» WHAT THE TASK REQUIRES
Put every line of text read from the records below into a JSON list of strings, one string per line, with blank lines omitted. Leave the pictures out of the list.

Segment Open

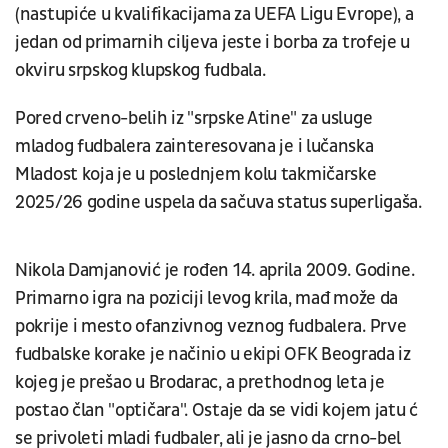
(nastupiće u kvalifikacijama za UEFA Ligu Evrope), a
jedan od primarnih ciljeva jeste i borba za trofeje u
okviru srpskog klupskog fudbala.
Pored crveno-belih iz "srpske Atine" za usluge
mladog fudbalera zainteresovana je i lučanska
Mladost koja je u poslednjem kolu takmičarske
2025/26 godine uspela da sačuva status superligaša.
Nikola Damjanović je rođen 14. aprila 2009. Godine.
Primarno igra na poziciji levog krila, mađ može da
pokrije i mesto ofanzivnog veznog fudbalera. Prve
fudbalske korake je načinio u ekipi OFK Beograda iz
kojeg je prešao u Brodarac, a prethodnog leta je
postao član "optičara". Ostaje da se vidi kojem jatu ć
se privoleti mladi fudbaler, ali je jasno da crno-bel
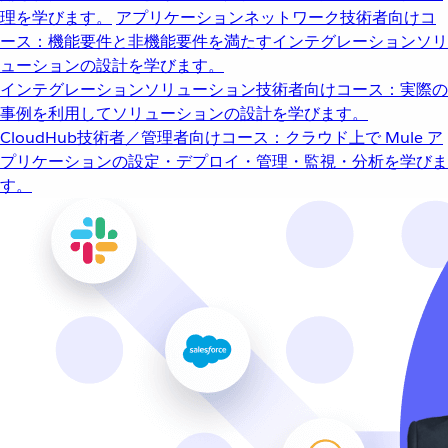
理を学びます。
アプリケーションネットワーク
技術者向けコ
ース：機能要件と非機能要件を満たすインテグレーションソリ
ューションの設計を学びます。
インテグレーションソリューション
技術者向けコース：実際の
事例を利用してソリューションの設計を学びます。
CloudHub
技術者／管理者向けコース：クラウド上で Mule ア
プリケーションの設定・デプロイ・管理・監視・分析を学びま
す。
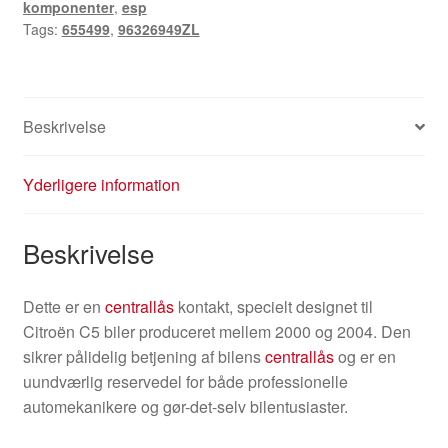
komponenter
,
esp
Tags:
655499
,
96326949ZL
Beskrivelse
Yderligere information
Beskrivelse
Dette er en
centrallås
kontakt, specielt designet til
Citroën C5 biler produceret mellem 2000 og 2004. Den
sikrer pålidelig betjening af bilens
centrallås
og er en
uundværlig reservedel for både professionelle
automekanikere og gør-det-selv bilentusiaster.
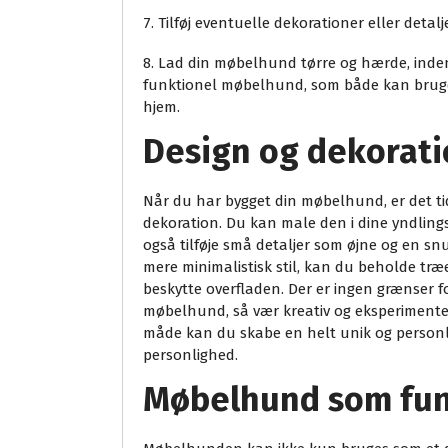
7. Tilføj eventuelle dekorationer eller detal
8. Lad din møbelhund tørre og hærde, inden
funktionel møbelhund, som både kan bruges 
hjem.
Design og dekorat
Når du har bygget din møbelhund, er det tid
dekoration. Du kan male den i dine yndling
også tilføje små detaljer som øjne og en snu
mere minimalistisk stil, kan du beholde træet
beskytte overfladen. Der er ingen grænser 
møbelhund, så vær kreativ og eksperimenter
måde kan du skabe en helt unik og personlig
personlighed.
Møbelhund som fun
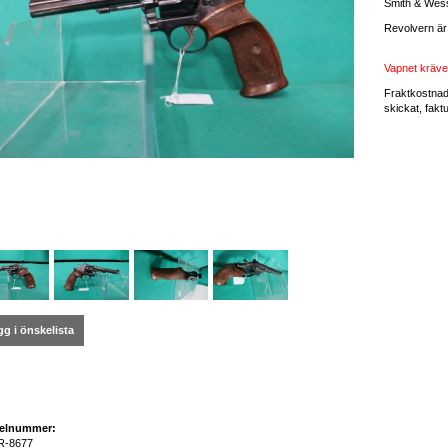
Smith & Wess
Revolvern är
Vapnet kräver
Fraktkostnad
skickat, fakt
g i önskelista
kelnummer:
R-8677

Segment Closed

» ANSWER BELOW
[
  "(nastupiće u kvalifikacijama za UEFA Ligu Evrope), a",
  "jedan od primarnih ciljeva jeste i borba za trofeje u",
  "okviru srpskog klupskog fudbala.",
  "Pored crveno-belih iz \"srpske Atine\" za usluge",
  "mladog fudbalera zainteresovana je i lučanska",
  "Mladost koja je u poslednjem kolu takmičarske",
  "2025/26 godine uspela da sačuva status superligaša.",
  "Nikola Damjanović je rođen 14. aprila 2009. Godine.",
  "Primarno igra na poziciji levog krila, mađ može da",
  "pokrije i mesto ofanzivnog veznog fudbalera. Prve",
  "fudbalske korake je načinio u ekipi OFK Beograda iz",
  "kojeg je prešao u Brodarac, a prethodnog leta je",
  "postao član \"optičara\". Ostaje da se vidi kojem jatu ć",
  "se privoleti mladi fudbaler, ali je jasno da crno-bel",
  "理を学びます。",
  "アプリケーションネットワーク",
  "技術者向けコ",
  "ース：機能要件と非機能要件を満たすインテグレーションソリ",
  "ューションの設計を学びます。",
  "インテグレーションソリューション",
  "技術者向けコース：実際の",
  "事例を利用してソリューションの設計を学びます。",
  "CloudHub",
  "技術者／管理者向けコース：クラウド上で Mule ア",
  "プリケーションの設定・デプロイ・管理・監視・分析を学びま",
  "す。",
  "komponenter",
  ",",
  "esp",
  "Tags:",
  "655499",
  ",",
  "96326949ZL",
  "Beskrivelse",
  "Yderligere information",
  "Beskrivelse",
  "Dette er en",
  "centrallås",
  "kontakt, specielt designet til",
  "Citroën C5 biler produceret mellem 2000 og 2004. Den",
  "sikrer pålidelig betjening af bilens",
  "centrallås",
  "og er en",
  "uundværlig reservedel for både professionelle",
  "automekanikere og gør-det-selv bilentusiaster.",
  "7. Tilføj eventuelle dekorationer eller detal",
  "8. Lad din møbelhund tørre og hærde, inden",
  "funktionel møbelhund, som både kan bruges ",
  "hjem.",
  "Design og dekorat",
  "Når du har bygget din møbelhund, er det tid",
  "dekoration. Du kan male den i dine yndling",
  "også tilføje små detaljer som øjne og en snu",
  "mere minimalistisk stil, kan du beholde træet",
  "beskytte overfladen. Der er ingen grænser ",
  "møbelhund, så vær kreativ og eksperimenter",
  "måde kan du skabe en helt unik og personlig",
  "personlighed.",
  "Møbelhund som fun",
  "Smith & Wess",
  "Revolvern är",
  "Vapnet kräver",
  "Fraktkostnad",
  "skickat, fakt",
  "g i önskelista",
  "kelnummer:",
  "R-8677"
]